"Say!" Miss Yockley's tone thrilled with reluctant admiration, "did you notice the footwork of that boy?... No, you don't, Mr. Mask.... Yes, you did, too! Sa-ay, you better watch that lad, Nicky Cluett!"
The last three ejaculations as the masked fighter tried for the head and—marvel of marvels to Cluett's admirers!—landed. Landed lightly; but landed, nevertheless.
As this happened, there came a hush of conversation all over the house. From boxes and orchestra circle, and gallery and balcony there sounded, as it were, one simultaneous creak as the audience leaned forward in their seats.

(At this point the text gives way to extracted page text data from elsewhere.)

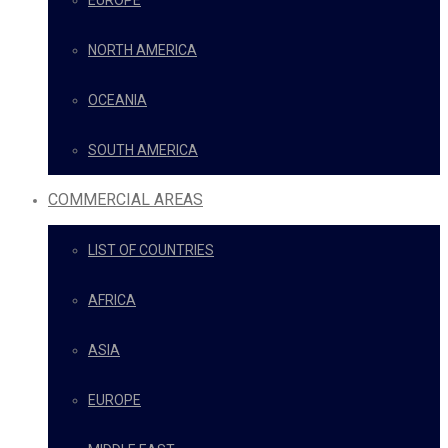
EUROPE
NORTH AMERICA
OCEANIA
SOUTH AMERICA
COMMERCIAL AREAS
LIST OF COUNTRIES
AFRICA
ASIA
EUROPE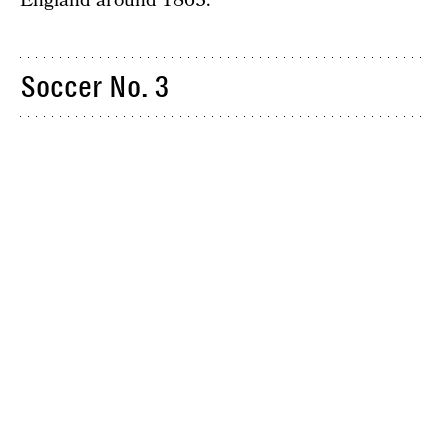
England around 1863.
Soccer No. 3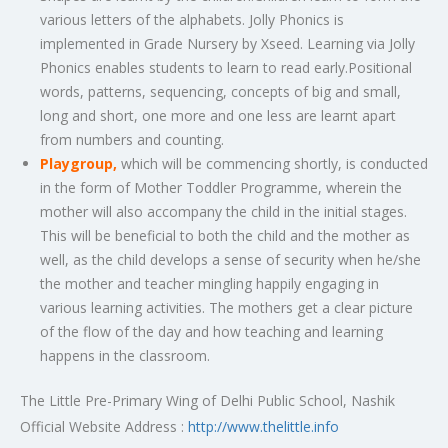
various letters of the alphabets. Jolly Phonics is
implemented in Grade Nursery by Xseed. Learning via Jolly
Phonics enables students to learn to read early.Positional
words, patterns, sequencing, concepts of big and small,
long and short, one more and one less are learnt apart
from numbers and counting.
Playgroup,
which will be commencing shortly, is conducted
in the form of Mother Toddler Programme, wherein the
mother will also accompany the child in the initial stages.
This will be beneficial to both the child and the mother as
well, as the child develops a sense of security when he/she
the mother and teacher mingling happily engaging in
various learning activities. The mothers get a clear picture
of the flow of the day and how teaching and learning
happens in the classroom.
The Little Pre-Primary Wing of Delhi Public School, Nashik
Official Website Address :
http://www.thelittle.info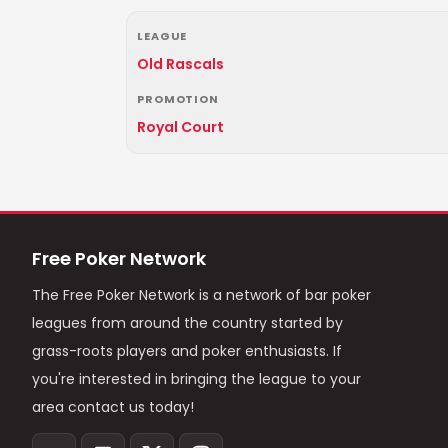
LEAGUE
Old Rascals
PROMOTION
Royal Court
Free Poker Network
The Free Poker Network is a network of bar poker
leagues from around the country started by
grass-roots players and poker enthusiasts. If
you're interested in bringing the league to your
area contact us today!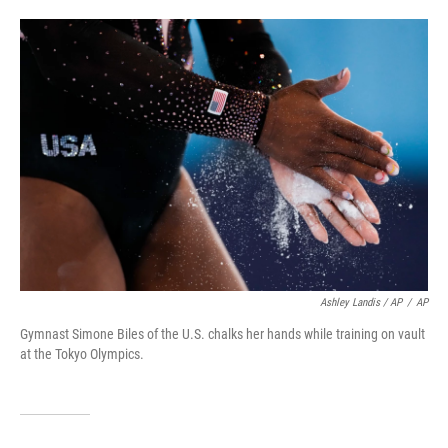
Ashley Landis / AP
/
AP
Gymnast Simone Biles of the U.S. chalks her hands while training on vault
at the Tokyo Olympics.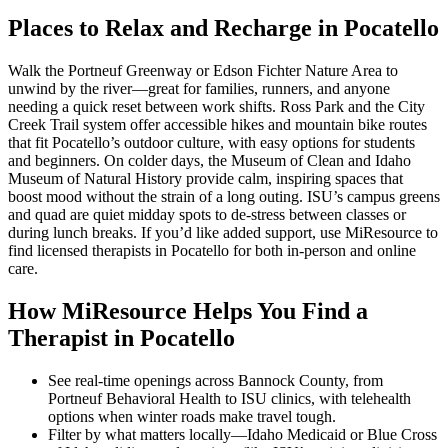
Places to Relax and Recharge in Pocatello
Walk the Portneuf Greenway or Edson Fichter Nature Area to
unwind by the river—great for families, runners, and anyone
needing a quick reset between work shifts. Ross Park and the City
Creek Trail system offer accessible hikes and mountain bike routes
that fit Pocatello’s outdoor culture, with easy options for students
and beginners. On colder days, the Museum of Clean and Idaho
Museum of Natural History provide calm, inspiring spaces that
boost mood without the strain of a long outing. ISU’s campus greens
and quad are quiet midday spots to de-stress between classes or
during lunch breaks. If you’d like added support, use MiResource to
find licensed therapists in Pocatello for both in-person and online
care.
How MiResource Helps You Find a
Therapist in Pocatello
See real-time openings across Bannock County, from
Portneuf Behavioral Health to ISU clinics, with telehealth
options when winter roads make travel tough.
Filter by what matters locally—Idaho Medicaid or Blue Cross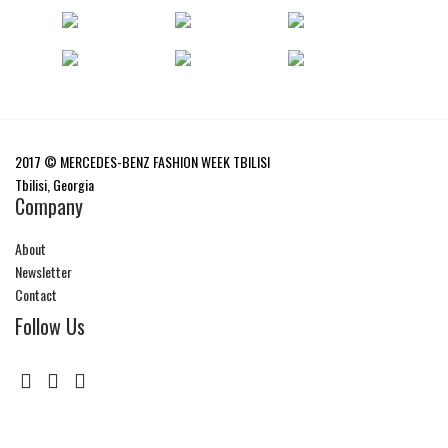
2017 © MERCEDES-BENZ FASHION WEEK TBILISI
Tbilisi, Georgia
Company
About
Newsletter
Contact
Follow Us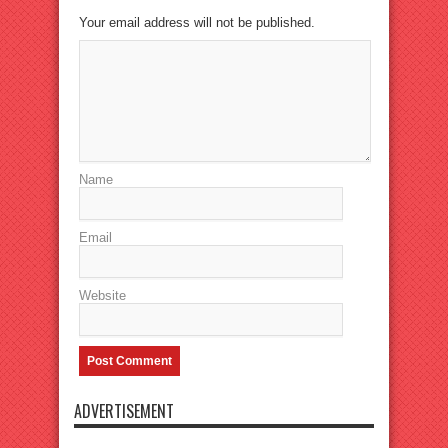
Your email address will not be published.
Name
Email
Website
ADVERTISEMENT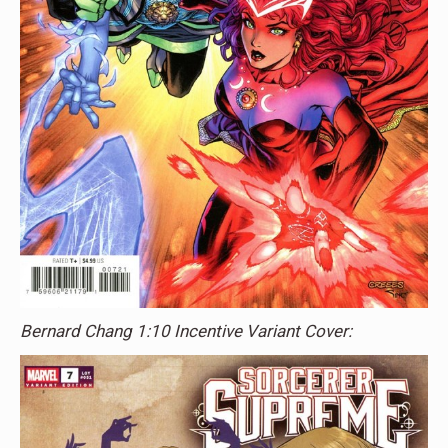
Bernard Chang 1:10 Incentive Variant Cover: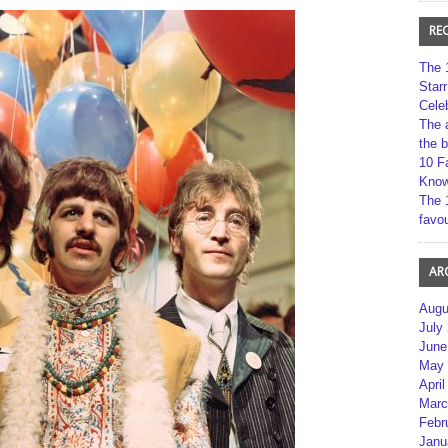
RE
The 
Star
Cele
The 
the 
10 F
Kno
The 
favou
AR
Augu
July
June
May 
April
Marc
Febr
Janu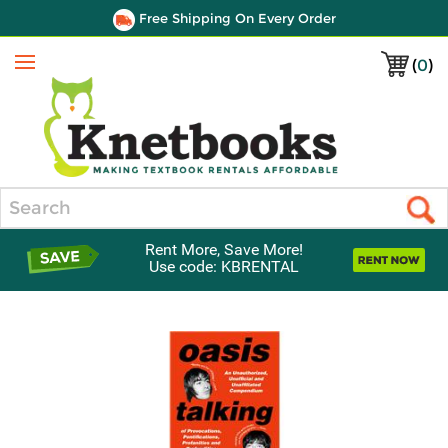
Free Shipping On Every Order
(
0
)
Menu
Search
Rent More, Save More!
Use code: KBRENTAL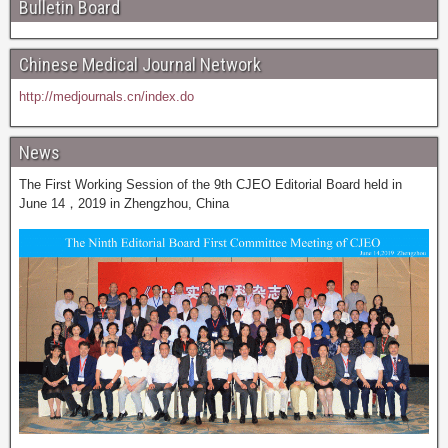
Bulletin Board
Chinese Medical Journal Network
http://medjournals.cn/index.do
News
The First Working Session of the 9th CJEO Editorial Board held in
June 14，2019 in Zhengzhou, China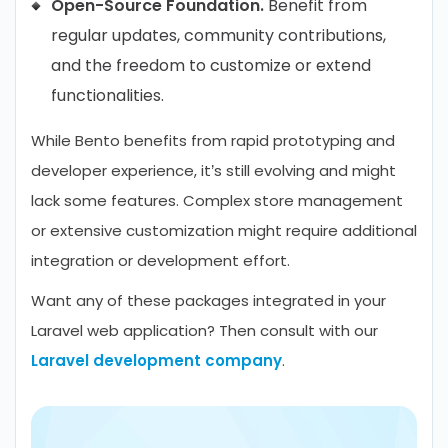
Open-Source Foundation.
Benefit from
regular updates, community contributions,
and the freedom to customize or extend
functionalities.
While Bento benefits from rapid prototyping and
developer experience, it’s still evolving and might
lack some features. Complex store management
or extensive customization might require additional
integration or development effort.
Want any of these packages integrated in your
Laravel web application? Then consult with our
Laravel development company
.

Nick Cluett was still smiling the smile that had never been known to leave his face, even in sleep. But, otherwise, his whole demeanor had changed. His arms, instead of swinging careless and indolently half-crooked, at his sides, were raised in his low impassable guard. His back, straight from hips to shoulder, leaned a little forward. The head was bent in his customary fighting pose, forehead out and chin in.
"'Watch', was what I said," Miss Yockley, gloved hands clasped together with feminine tenseness under her chin, breathed, to everybody in general, "and I hope you're watching, for th' sake of what you'll miss if you ain't."
The champion was following the stranger around the ring. The masked man, with light hissings of his shoes on the canvas floor, backed at exactly the same pace, carefully avoiding corners, seeming to know where he was by instinct and without the necessity of what would have been an instantly-disastrous look over-shoulder. There was neither blow nor feint. Sometimes the gloves of the fighters touched, but the impact was feather-light and without audible sound.
Then Cluett struck. It was not like a blow—it was more like a shot. That is to say, one saw nothing of the travelling fist: merely noticed the effect, in a red which grew between the stranger's lips, until it ran down in a long thin trickle over his bulldoggy chin.
"Gosh all jew's-harps!" monologued the tautened Miss Yockley, who did not seem gratified, "Nick missed him. That was meant for the point of the jaw. Would have been a K. O., too, if it had gone where it was looking. But ou-wouch!"
This last as the masked man's shoulders, gleaming white under the electric arcs, see-sawed flashingly. With apparently no visible reason for the movement, Nick Cluett's head rocked. The gong sounded, closing Round One.
"Jiminy!" Miss Stella said, "watch Bob!"